Leaving that aside, this version of Tales of the City viewed on its own is an excellent work of television.  In additon to the generational conflicts, the show focuses on truth, family, forgiveness, and how gentrification disrupts community and history.  LGBTQ actors are cast to play LGBTQ characters and the new cast brings a greater racial diversity.

Olympia Dukakis returns as Anna Madrigal, one of the great characters of literature and film.  Under threat of blackmail, Anna decides to sell her Barbary Lane apartment building.  A flashback episode to 1966 depicts Anna’s arrival in San Francisco and a shocking secret.  Young Anna is portrayed magnificently by Jen Richards, who is actually a transgender woman unlike Dukakis.

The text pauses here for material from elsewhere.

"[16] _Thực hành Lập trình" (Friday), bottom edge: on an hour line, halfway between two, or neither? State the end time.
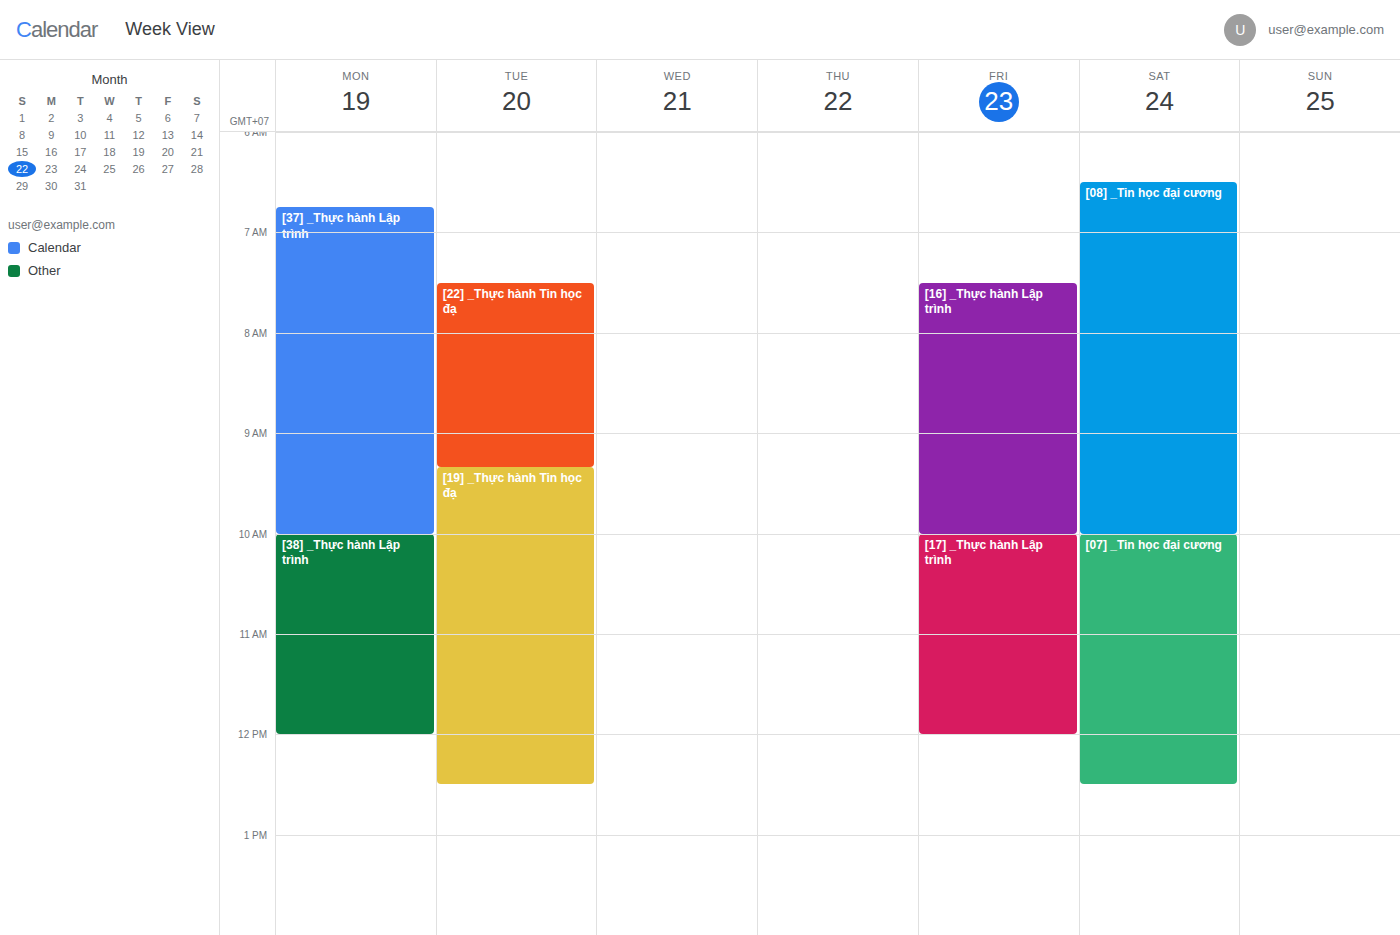
10:00 AM -- exactly on the 10 AM line.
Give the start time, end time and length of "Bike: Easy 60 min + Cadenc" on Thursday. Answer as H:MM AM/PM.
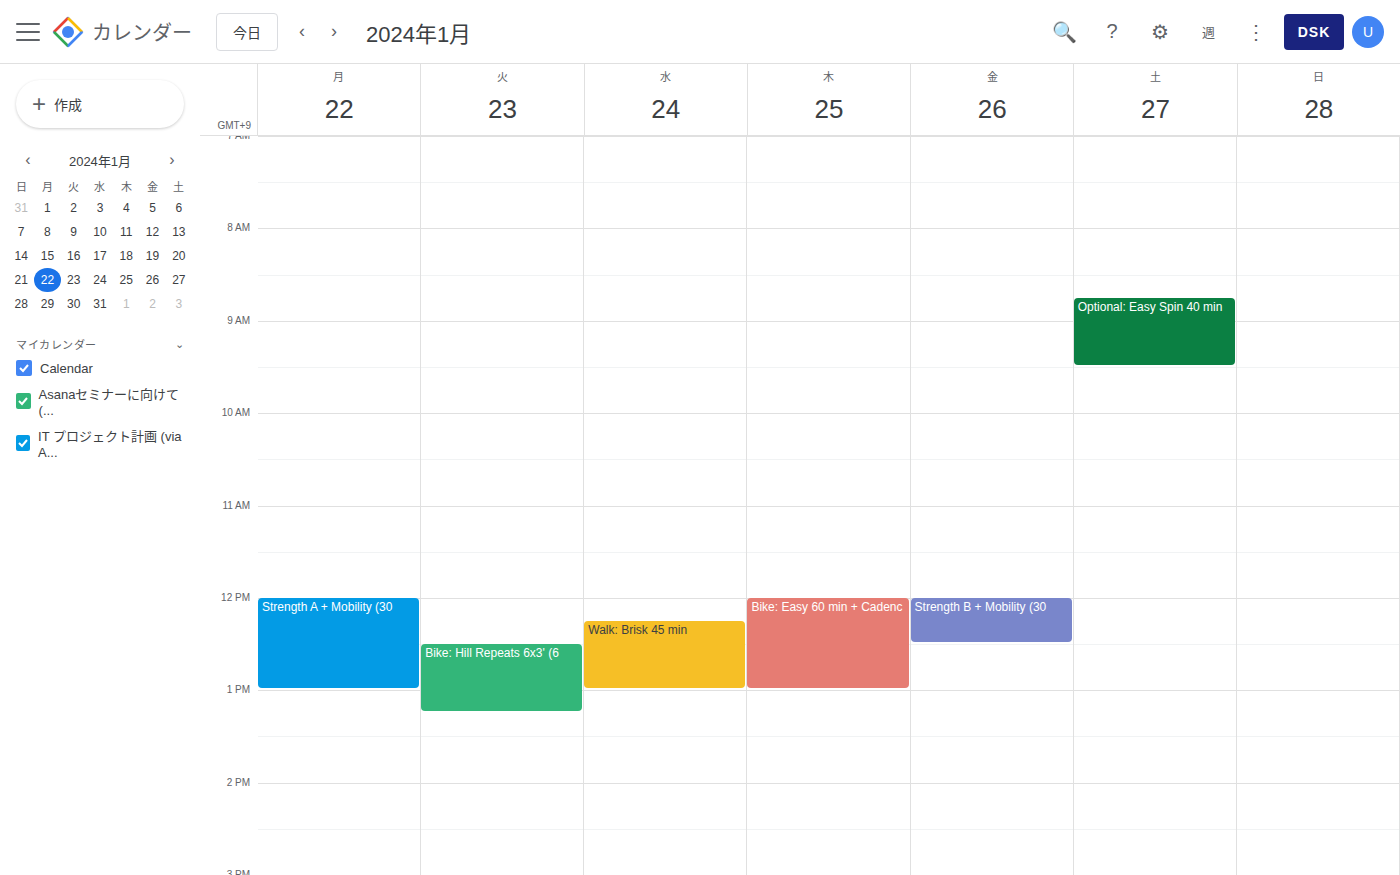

Laura Linney returns as Mary Ann Singleton.  Her character returns to San Francisco after 20 years to attend Anna’s 90th birthday party, and decides to stay when she realizes how much she misses it as her home.  Mary Ann dives into solving the mystery of why Anna is selling Barbary Lane. Initially, her character is off-putting, a pushy and privileged white woman from Connecticut, but over the course of the series she softens back into the Mary Ann we loved.

Murray Bartlett joins the cast as Michael “Mouse” Tolliver, and despite being way too young to play Michael, he does a great job inhabiting the character and has great chemistry with the other actors as if he’d been there all along.  Michael is dealing with a much younger boyfriend Ben (inspired by, but different from a character in the books and played by Charlie Barnett), and the return of an old lover who’d abandoned him, Harrison (Matthew Risch playing a character who as nothing in common with Michael’s former book boyfriends, Jon and Thack).

Paul Gross returns as Brian Hawkins, Mary Ann’s ex-husband, who raised his adoptive daughter as a single father and runs a garden nursery with Michael.  He is looking to get back in the dating game but keeps meeting up with women who remind him of Mary Ann.  He also attempts a relationship with his best friend Wren (played by Michelle Buteau, a really great character inspired by a book character of the same name, who should have had a bigger part).

The new, younger characters are also great.  Ellen Page plays Brian’s adoptive daughter Shawna, who is unaware that she was adopted and resents Mary Ann for leaving her behind (this was definitely NOT a plot in the books).  She’s pansexual and works for a radical cooperative burlesque bar that is central to many scenes of the series. And since Page is playing a character who is the biological child of a character played by Parker Posey, I now need to see Page and Posey together in a movie.

Other Barbary Lane residents include transgender man Jake Rodriguez (Garcia) and his partner Margot Park (May Hong).  Jake is realizing he is now attracted to men, while Margot regrets losing her lesbian identity from before Jake’s transition, leading to tension and eventual breakup.  Jake is a character from the newer books but characterized somewhat differently here, including having him be of Latinx heritage, while Margot is a characer new to the miniseries.

The other residents of Barbary Lane are a twin siblings Jennifer (Ashley Park) and Jonathan (Christopher Larkin) who dedicate their lives to performance art in hopes of becoming successful Instagram influencers.  Unfortunately, most of their plot is cliched Millenial sterotypes, although they are good comic relief.  They also are tied in with another returning character, DeDe Halcyon Day (Barbara Garrick), a wealthy socialite delighted to have young people make use of her mansion for their performance parties.

One frustrating element is that when Anna’s blackmailer is revealed, they are portrayed as a cartoon villain, ruining what I thought had been an intersting, nuanced character up that point.  Barring that, Tales of the City is a touching, funny, and thoughtful story and a  worthy addition to the ouevre.